> Dataset extract:

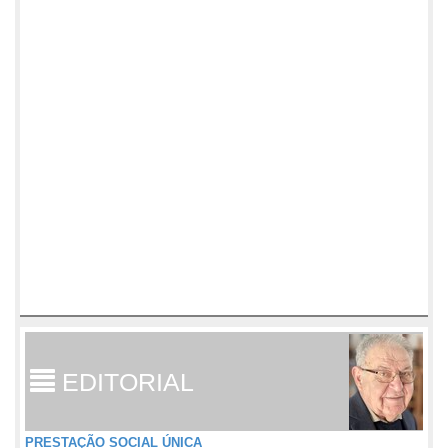
EDITORIAL
PRESTAÇÃO SOCIAL ÚNICA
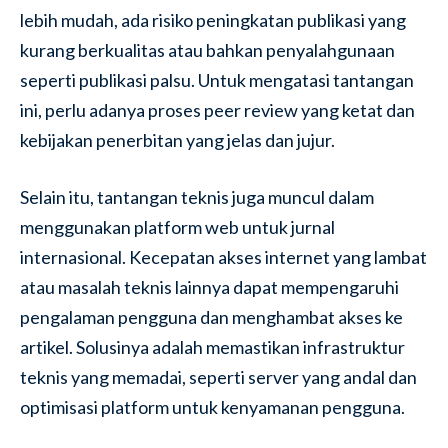
lebih mudah, ada risiko peningkatan publikasi yang
kurang berkualitas atau bahkan penyalahgunaan
seperti publikasi palsu. Untuk mengatasi tantangan
ini, perlu adanya proses peer review yang ketat dan
kebijakan penerbitan yang jelas dan jujur.
Selain itu, tantangan teknis juga muncul dalam
menggunakan platform web untuk jurnal
internasional. Kecepatan akses internet yang lambat
atau masalah teknis lainnya dapat mempengaruhi
pengalaman pengguna dan menghambat akses ke
artikel. Solusinya adalah memastikan infrastruktur
teknis yang memadai, seperti server yang andal dan
optimisasi platform untuk kenyamanan pengguna.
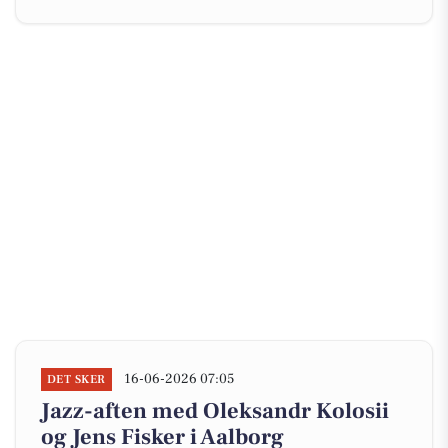
16-06-2026 07:05
DET SKER
Jazz-aften med Oleksandr Kolosii
og Jens Fisker i Aalborg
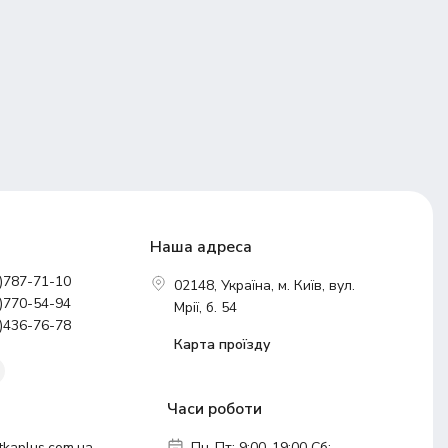
Наша адреса
)787-71-10
02148, Україна, м. Київ, вул.
)770-54-94
Мрії, б. 54
)436-76-78
Карта проїзду
Часи роботи
tkaplus.com.ua
Пн-Пт: 9:00-19:00 Сб:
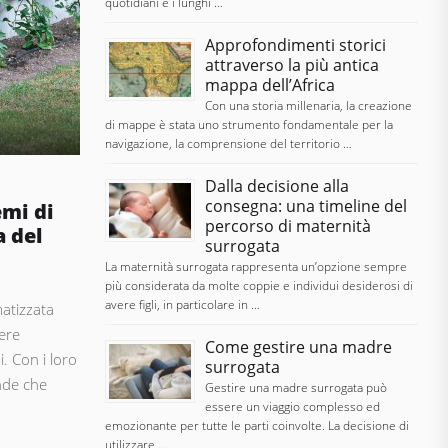
quotidiani e i lunghi …
Approfondimenti storici
attraverso la più antica
mappa dell’Africa
Con una storia millenaria, la creazione
di mappe è stata uno strumento fondamentale per la
navigazione, la comprensione del territorio …
Dalla decisione alla
consegna: una timeline del
emi di
percorso di maternità
a del
surrogata
La maternità surrogata rappresenta un’opzione sempre
più considerata da molte coppie e individui desiderosi di
avere figli, in particolare in …
matizzata
vere
Come gestire una madre
i. Con i loro
surrogata
nde che
Gestire una madre surrogata può
essere un viaggio complesso ed
emozionante per tutte le parti coinvolte. La decisione di
utilizzare …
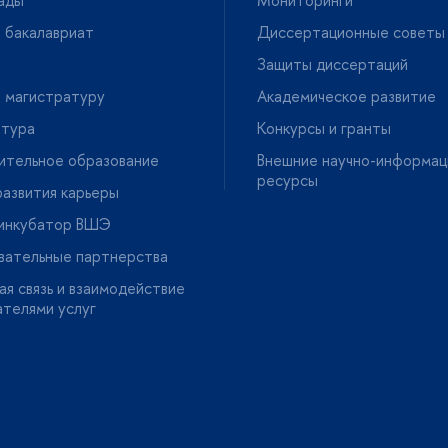
 бакалавриат
Диссертационные советы
Защиты диссертаций
 магистратуру
Академическое развитие
нтура
Конкурсы и гранты
ительное образование
нешние научно-информац
ресурсы
азвития карьеры
-инкубатор ВШЭ
вательные партнерства
я связь и взаимодействие
ателями услу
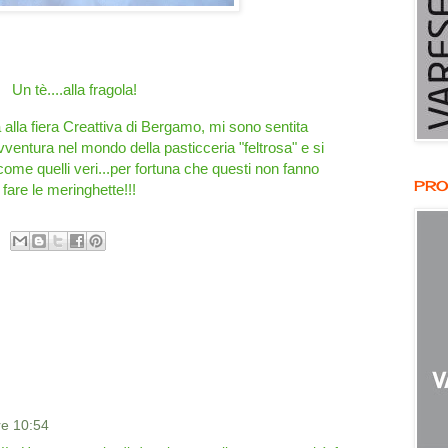
Un tè....alla fragola!
à alla fiera Creattiva di Bergamo, mi sono sentita
vventura nel mondo della pasticceria "feltrosa" e si
io come quelli veri...per fortuna che questi non fanno
PRO
fare le meringhette!!!
re 10:54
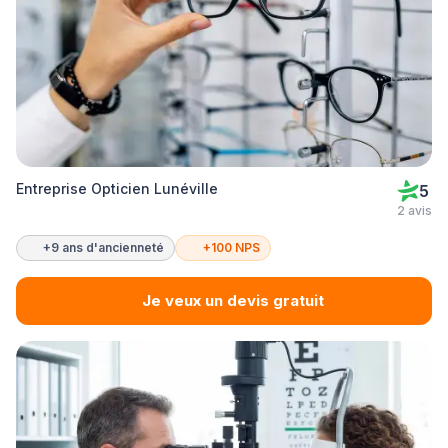
Entreprise Opticien Lunéville
5
2 avis
+9 ans d'ancienneté
+100 NPS
Je veux un devis gratuit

> Task goal: Find the number of lines in the data above that contain "pengguna". Please give that number alone.

> Task result: 2